Collected data
'''

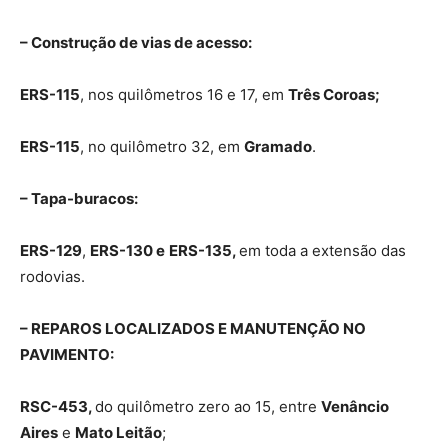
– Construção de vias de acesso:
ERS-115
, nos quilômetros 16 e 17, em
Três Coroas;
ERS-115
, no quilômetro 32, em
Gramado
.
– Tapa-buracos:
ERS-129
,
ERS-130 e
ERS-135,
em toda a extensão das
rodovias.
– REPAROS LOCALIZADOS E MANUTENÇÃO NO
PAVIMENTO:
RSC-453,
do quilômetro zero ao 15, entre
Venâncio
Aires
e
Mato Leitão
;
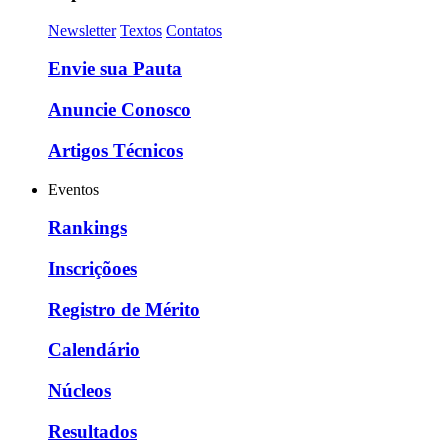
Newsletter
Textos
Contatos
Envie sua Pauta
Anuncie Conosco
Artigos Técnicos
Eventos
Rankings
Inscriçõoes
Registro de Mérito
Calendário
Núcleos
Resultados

'''

Copy out every line of the material above without changing anything, and leave the pictures out of your answer.

– Construção de vias de acesso:
ERS-115
, nos quilômetros 16 e 17, em
Três Coroas;
ERS-115
, no quilômetro 32, em
Gramado
.
– Tapa-buracos:
ERS-129
,
ERS-130 e
ERS-135,
em toda a extensão das
rodovias.
– REPAROS LOCALIZADOS E MANUTENÇÃO NO
PAVIMENTO:
RSC-453,
do quilômetro zero ao 15, entre
Venâncio
Aires
e
Mato Leitão
;
Newsletter
Textos
Contatos
Envie sua Pauta
Anuncie Conosco
Artigos Técnicos
Eventos
Rankings
Inscriçõoes
Registro de Mérito
Calendário
Núcleos
Resultados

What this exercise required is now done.